Immunohistochemical Analysis

Immunohistochemical analysis of MLH1 and MSH2 expression was performed in all MSI-H and MSI-L tumors, and in a consecutive series of 150 unselected MSS carcinomas, following an analytical procedure previously described (5). Briefly, one block of formalin-fixed paraffin-embedded tumor tissue, usually comprising adjacent normal mucosa, was selected per case. Five-micrometer-thick sections were deparaffinized and rehydrated using xylene and alcohol. Before immunostaining, heat-induced antigen retrieval was performed by treatment in a microwave oven (30 min at 600 W) of tissue sections immersed in 10 mm citrate buffer, pH 6.0. Sections were then incubated overnight at 4° C with mouse monoclonal antibodies against MLH1 protein (clone G168–728; PharMingen, San Diego, CA) and MSH2 protein (clone FE11; Oncogene Research Products, Cambridge, MA), both diluted 1:100. An UltraVision streptavidin—biotin peroxidase detection kit (TP-060-HL; Lab Vision Corporation, Fremont, CA) was employed as the secondary detection system, and the peroxidase reaction was developed using diaminobenzidine tetrachloride as chromogen. Finally, slides were lightly counterstained with Mayer hematoxylin.

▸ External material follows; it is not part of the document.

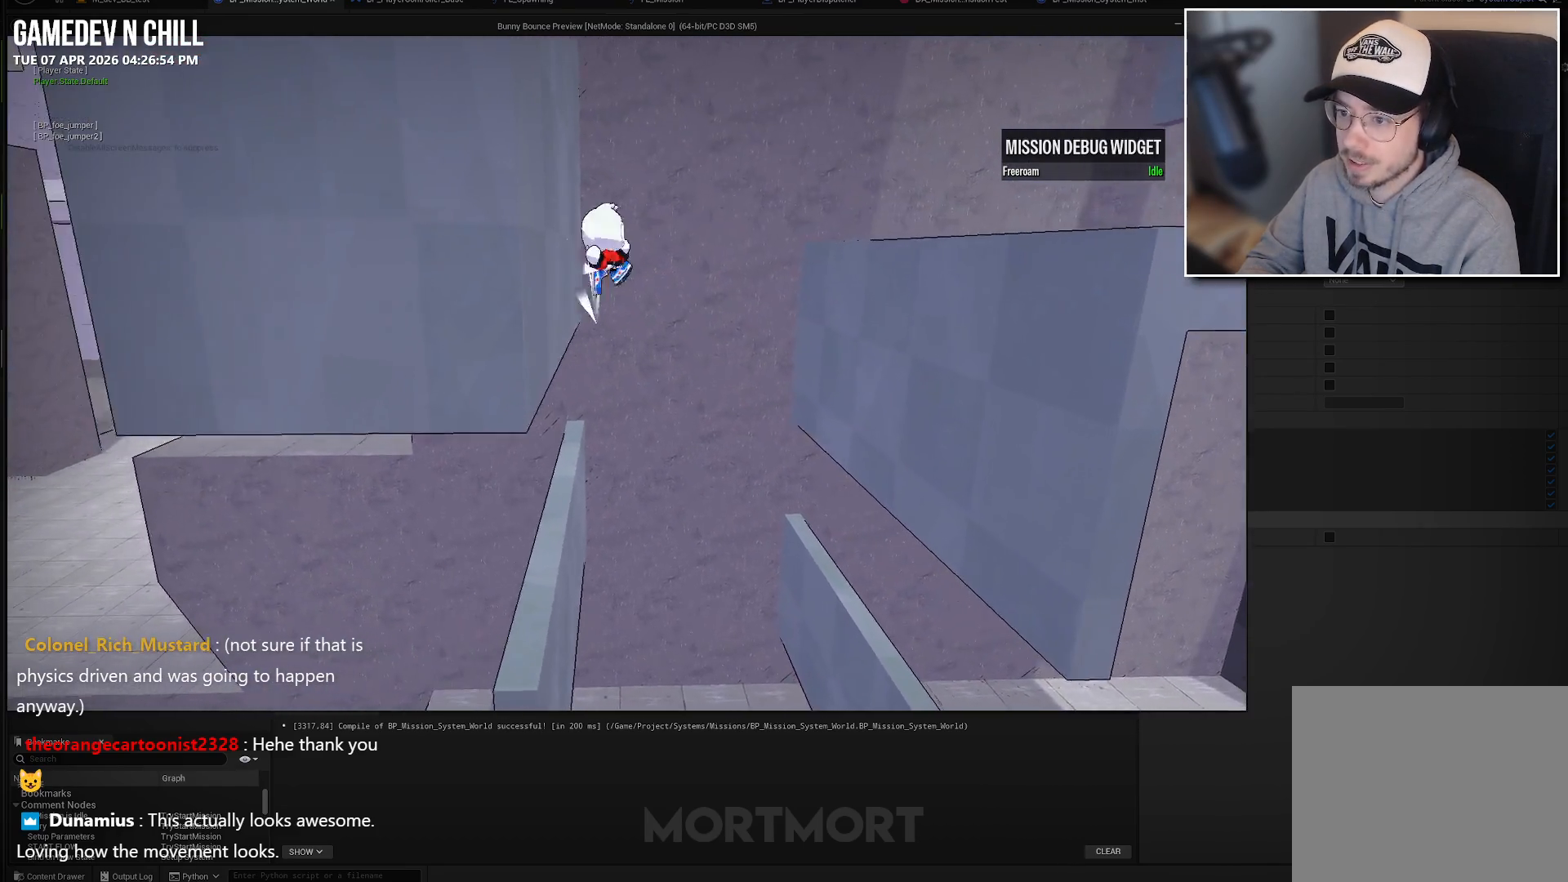
{"buttons": [], "left_stick": "right", "right_stick": "center", "events": [[117, "A", "up"], [233, "A", "down"], [383, "A", "up"]]}
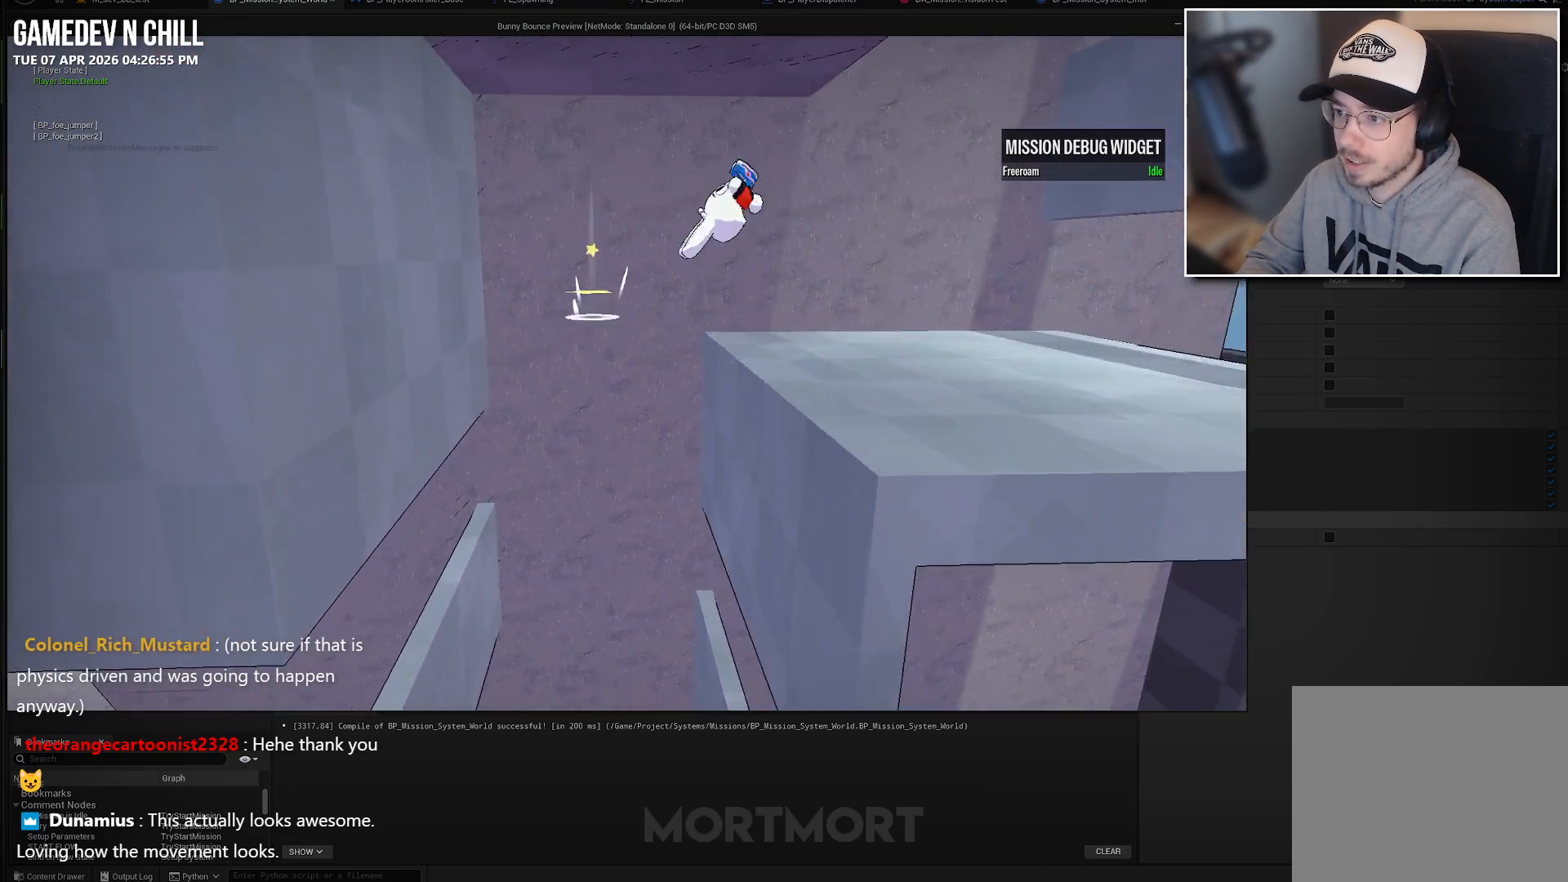
{"buttons": [], "left_stick": "right", "right_stick": "center", "events": [[200, "L2", "down"], [367, "right_stick", "down-left"], [383, "L2", "up"], [500, "right_stick", "center"]]}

Tumors showing loss of nuclear MLH1 or MSH2 expression were classified as MLH1 or MSH2 negative. Nuclear immunostaining of normal epithelial cells, lymphocytes, and stromal cells served as internal positive controls (Fig. 2). All cases were evaluated independently by two pathologists (GL and RG) without knowledge of clinicopathologic data and MSI status.

FIGURE 2
figure 2

A, high-frequency microsatellite instability (MSI-H) medullary adenocarcinoma with complete loss of MSH2 expression. Nuclear staining of lymphocytes in the stroma served as internal positive control. B, mucinous adenocarcinoma with normal MSH2 expression.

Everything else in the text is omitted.